Sendika üye sayılarına baktığımız zaman obez bir sendika görüyoruz. Morbit obez bir sendika… 2002 yılında Türkiye çapında sendikamsı yapının üye sayısı 18 bindi. Eskişehir’de ise 250- 300 civarında bir üyeleri vardı. Türkiye çapında 390 bin civarında üyeleri var. Eskişehir genelinde 4 bin civarında üyeleri var. Aynı dönemde Türkiye genelinde sendikamızın üye sayısı 110 binler civarında iken, şimdi 210 bin civarındadır. İlimizde ise bin civarında olan üye sayımız 2 binlerdedir. Her şeye rağmen, Türk Eğitim Sen’in üye sayısı yıllar bazında artmaktadır. Eğitim Bir Sen’in üye sayısının bu denli artmasında ana etken sendikal baskıyı ve sarı sendikacılığı görebiliriz. Siyasetçi-Bürokrat- Sendikacı üçgeni içinde eğitim sistemimizin hal-i pür mela’li ortadadır. Eğitim-öğretimin motor gücü öğretmenler olmak üzere tüm eğitim çalışanlarına ahlaksızca yapılan baskı var her türlü vaat var bunlar yetmezse tehdit, şantaj ve mobbing var. Özellikle kurum yöneticileri tarafından… Sendikacılık adına ortaya koydukları bir şey yok. 4 dönemdir toplu sözleşme masasına oturan sendika belli ve alınan elde edilen sosyal ve mali haklar da belli. Hele son dönemki toplu sözleşme tamamen fiyaskodur. Masada %3,5 zamma kuzu kuzu imza atacaksın yemekhanelerde helal gıda ürünleri kullanılmasını kazandık, izni kalmayan memura hac izni kazandık, kamu çalışanlarına Cuma namazına gitme izni kazandık gibi kamu çalışanlarının tümünü ilgilendirmeyen konular üzerinden siyasi ve dini istismar yapacaksın. Türkiye gibi ülkede zaten bunların olması gerekiyor. 30 yıllık devlet memuruyum, izni olmadığından hacca gidemeyen bir kamu çalışanına rastlamadım ve duymadım.

Sizin üye sayınız nedir?

Şu an itibarıyla 2 bin 150. Aşağı yukarı üye sayımız bu bazda. Üyelerimize doğruluk ve samimiyetle hizmet ediyoruz. Eğitim-öğretim sistemimizle ilgili bilimsel gerçekler, etik değerler, milli ve manevi değerlerimiz, meslek etiği, ahlaki değerlerimiz, cumhuriyetimizin kazanım ve değerleri, Atatürk ilke ve inkılapları doğrultusunda insan onuruna yaraşır ve layık bir anlayışla ilk günkü heyecan ve inançla yolumuza ve mücadelemize devam ediyoruz. Buna inanan ve bu mücadelede yer almak isteyen tüm eğitim çalışanlarını sendikamıza üye olmaya davet ediyoruz. Onların bu onurlu mücadelede yer almalarını istiyoruz. Bunu yaptığınızda eğitim-öğretim alanında yaşanan pek çok sorununun çözümlendiği görülecektir. Güç ve yetki eğitim çalışanlarınındır.
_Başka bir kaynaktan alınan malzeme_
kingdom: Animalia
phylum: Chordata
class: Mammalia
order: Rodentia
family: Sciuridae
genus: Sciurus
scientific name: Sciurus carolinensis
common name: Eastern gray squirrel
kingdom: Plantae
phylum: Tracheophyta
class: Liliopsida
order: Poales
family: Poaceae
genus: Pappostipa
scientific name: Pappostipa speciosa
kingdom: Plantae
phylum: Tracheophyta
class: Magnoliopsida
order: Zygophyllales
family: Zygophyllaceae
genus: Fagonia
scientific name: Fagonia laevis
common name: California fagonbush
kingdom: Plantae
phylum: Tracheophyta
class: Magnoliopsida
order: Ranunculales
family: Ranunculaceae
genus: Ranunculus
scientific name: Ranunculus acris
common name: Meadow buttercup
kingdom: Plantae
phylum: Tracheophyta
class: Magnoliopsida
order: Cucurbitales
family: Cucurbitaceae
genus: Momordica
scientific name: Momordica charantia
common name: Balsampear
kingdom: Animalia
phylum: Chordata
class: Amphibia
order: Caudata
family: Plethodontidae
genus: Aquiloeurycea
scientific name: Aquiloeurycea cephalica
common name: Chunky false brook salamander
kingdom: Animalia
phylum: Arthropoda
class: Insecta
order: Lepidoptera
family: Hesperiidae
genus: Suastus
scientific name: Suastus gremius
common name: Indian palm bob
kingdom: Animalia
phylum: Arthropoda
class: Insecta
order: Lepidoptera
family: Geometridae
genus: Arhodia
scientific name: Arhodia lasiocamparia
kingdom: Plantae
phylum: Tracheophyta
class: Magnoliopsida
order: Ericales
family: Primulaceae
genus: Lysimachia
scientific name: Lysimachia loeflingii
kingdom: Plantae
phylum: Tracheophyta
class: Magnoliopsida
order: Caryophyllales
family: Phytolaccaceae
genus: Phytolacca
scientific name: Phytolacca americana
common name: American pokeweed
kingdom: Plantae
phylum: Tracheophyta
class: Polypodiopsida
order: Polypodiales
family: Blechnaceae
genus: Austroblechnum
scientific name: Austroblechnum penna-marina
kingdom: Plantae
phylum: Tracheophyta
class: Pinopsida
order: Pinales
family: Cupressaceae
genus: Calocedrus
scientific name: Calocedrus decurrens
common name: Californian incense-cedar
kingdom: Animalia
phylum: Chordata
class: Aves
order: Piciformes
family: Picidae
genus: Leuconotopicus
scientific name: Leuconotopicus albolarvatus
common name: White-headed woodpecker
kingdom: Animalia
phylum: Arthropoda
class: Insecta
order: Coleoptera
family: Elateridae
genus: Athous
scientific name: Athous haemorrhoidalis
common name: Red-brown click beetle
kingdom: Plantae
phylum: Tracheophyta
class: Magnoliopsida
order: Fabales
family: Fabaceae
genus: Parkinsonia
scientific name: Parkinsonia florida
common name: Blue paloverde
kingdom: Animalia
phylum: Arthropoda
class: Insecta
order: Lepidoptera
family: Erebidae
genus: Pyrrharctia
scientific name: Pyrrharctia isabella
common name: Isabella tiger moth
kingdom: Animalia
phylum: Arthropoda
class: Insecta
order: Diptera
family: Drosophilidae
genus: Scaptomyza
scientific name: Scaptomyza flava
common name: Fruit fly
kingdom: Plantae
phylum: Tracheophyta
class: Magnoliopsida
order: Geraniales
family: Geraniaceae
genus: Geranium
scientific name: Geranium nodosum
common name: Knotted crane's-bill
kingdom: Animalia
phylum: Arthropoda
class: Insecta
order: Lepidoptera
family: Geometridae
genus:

Öğretmenlik mesleği saygınlığını yitirdi mi?

Yapılan anketlerde en saygın mesleklerin başında geliyor ama toplumda yaşananlara bakıldığı zaman öğretmenlik mesleği değer kaybeden, eski statüsünü kaybeden bir meslek haline geldi. Eğitimde atılım yapmadan ve başarı sağlamadan bir ülkenin kalkınması ve toplumsal refaha ulaşması mümkün değildir. Bu itibarla kalkınmanın ana unsuru olan eğitimde öğretmen faktörünü hak ettiği toplumsal statüye ulaştırmadan bir başarı yakalanamaz. Bu itibarla öğretmenleri güçsüz, kaygılı, moralsiz, motivasyonsuz ve umutsuz hale getiren her türlü uygulama sona erdirmelidir. Hele ki; öğretmene her türlü baskı, şantaj, tehdit ve mobbing asla kabul edilemez. Eğitim sistemimizde düzeltilmesi gereken en öncelikli konu ÖĞRETMENLİK’tir.